India’s gravest security problem is jehadi terrorism, centred in Pakistan. Pakistan has been using terrorism as a state policy since it acquired nuclear weapons with Chinese help and American acquiescence in the 1980s. The United States’ motives at the time were anti-Soviet, but China’s were anti-India. India, of roughly equal population to China, has proved that a developing country can grow rapidly without sacrificing either democracy or pluralism. Along with American influence, India’s rise threatens China’s hegemonic ambitions in Asia, and Pakistan serves as a convenient springboard by which to counter both.
Thus the real question about the future world order is whether it is to be democratic and pluralistic, or dominated by one-party oligarchies that prioritise social harmony over individual rights.

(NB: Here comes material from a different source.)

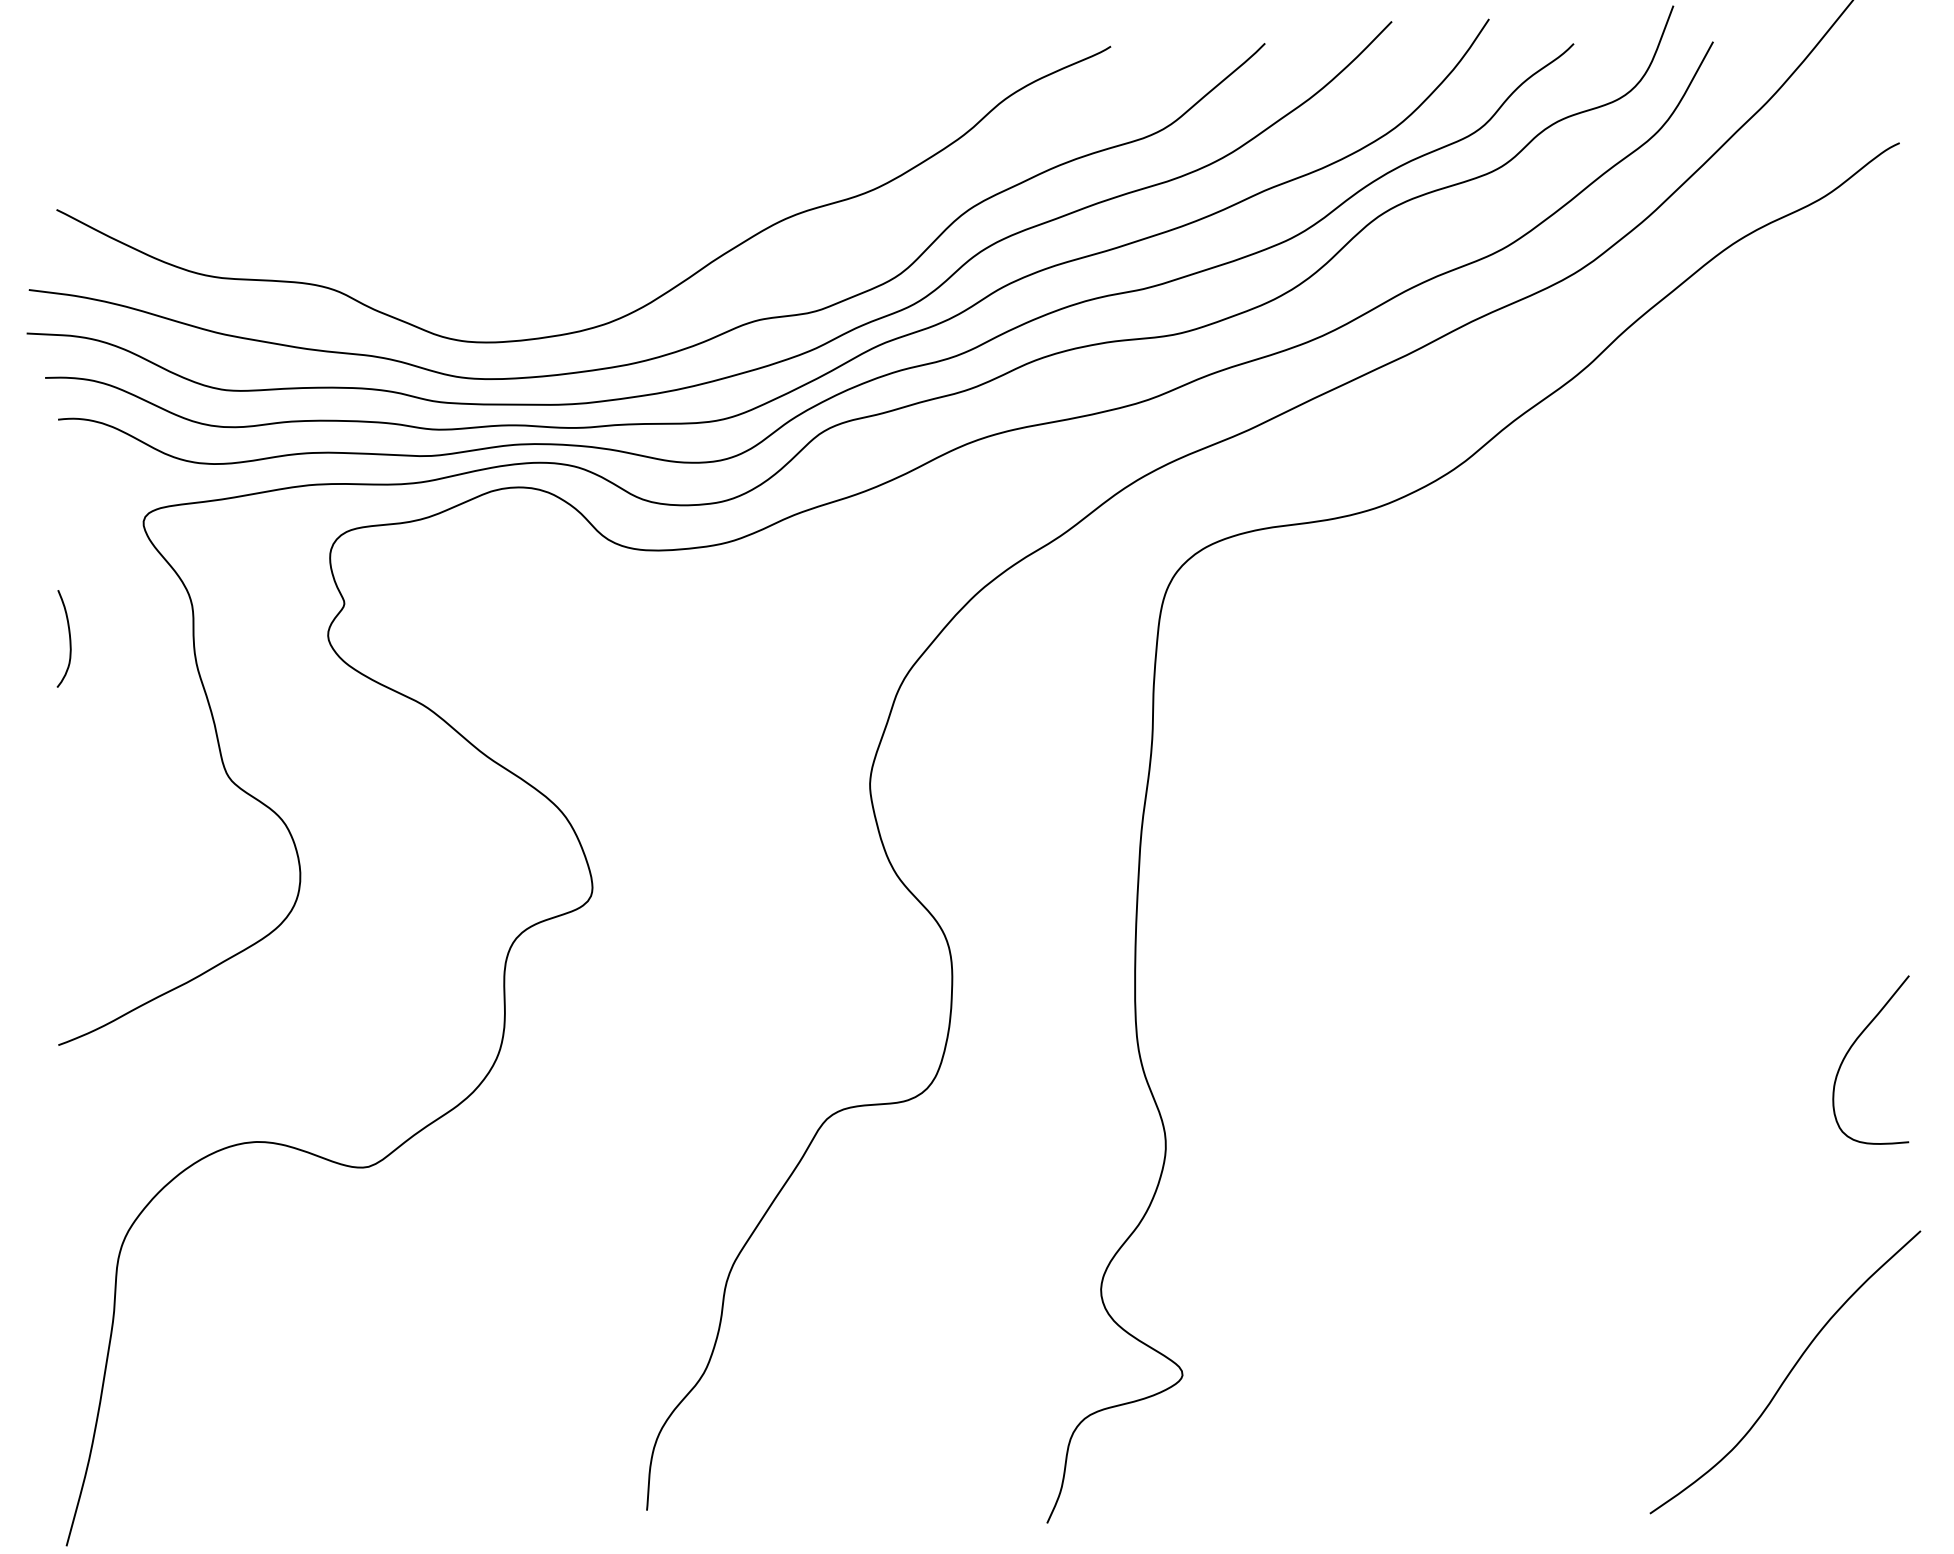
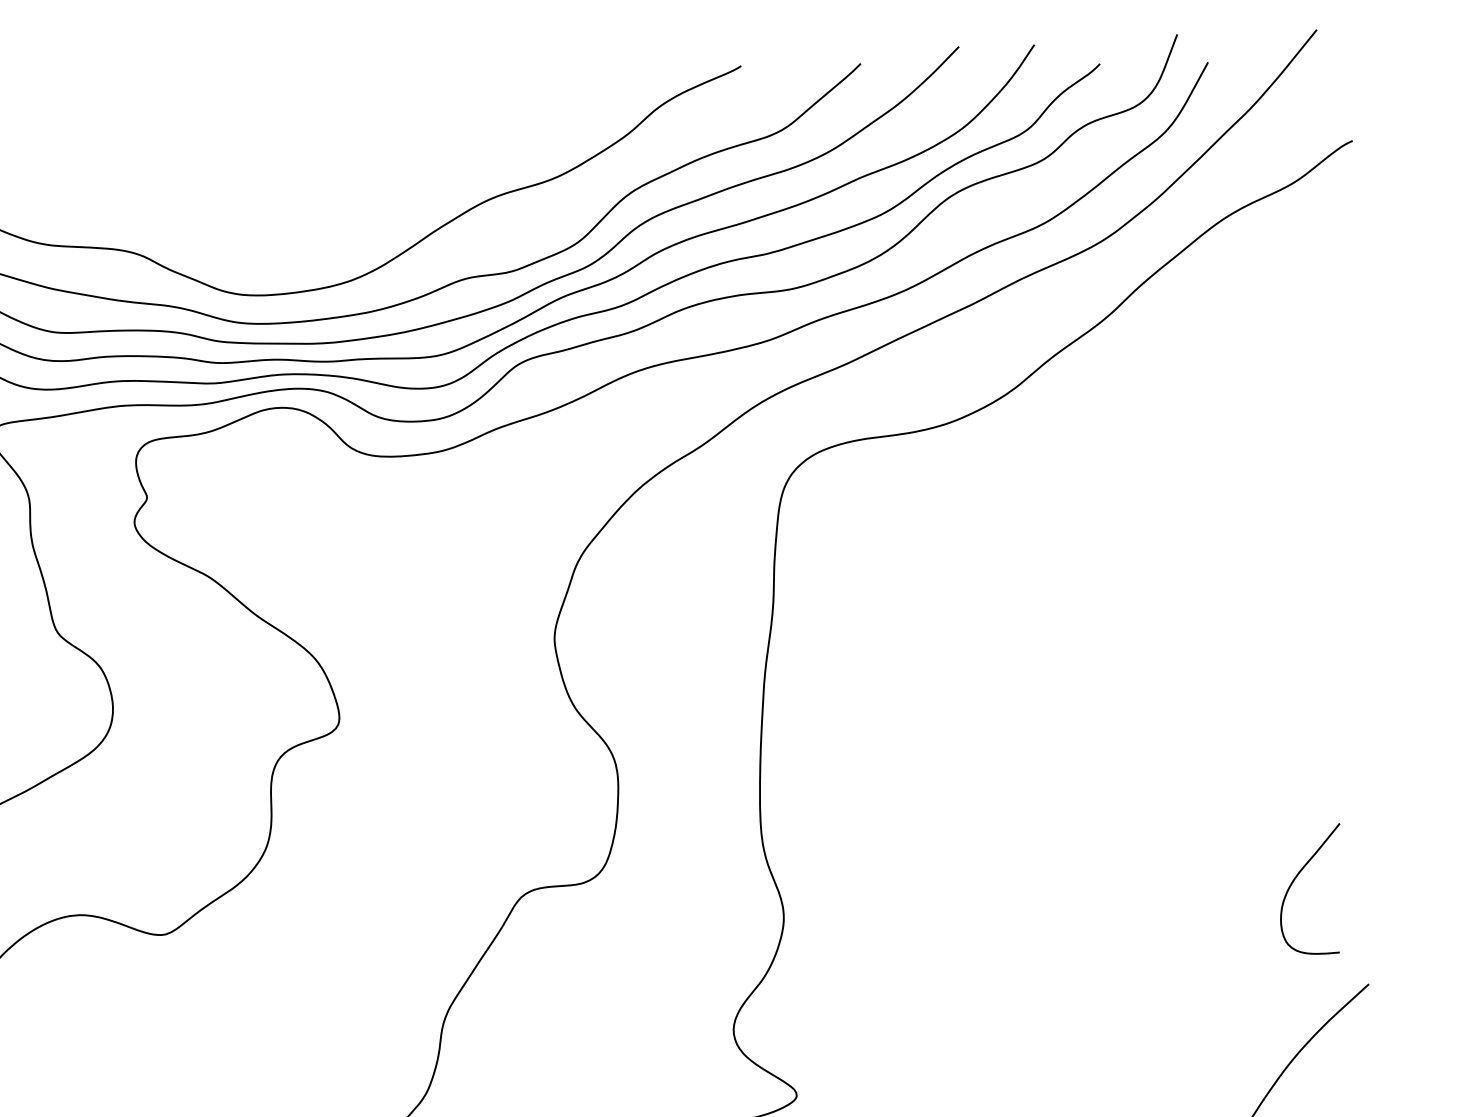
curve: (1854, 1044) -> (1297, 876), moved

If the US remains the world’s predominant power, and China is second, India will be the swing power. It will therefore have three options: partnering with the US and other pluralistic, secular and democratic countries; joining hands with China at the risk of betraying the values of its Constitution and freedom struggle; and remaining both politically and ideologically non-aligned, even if against its own ideals. Many Indians worry about an unequal partnership with the US because they do not appreciate the full potential of India as a knowledge power. In the years ahead, the US will require a reservoir of skilled manpower, and India will require green energy and agricultural technology to grow faster. The emerging Indo-US partnership is not about containing China. It is about defending Indian values from the challenges of both one-party rule and jehadism, and realising a future in which poverty and illiteracy are alleviated.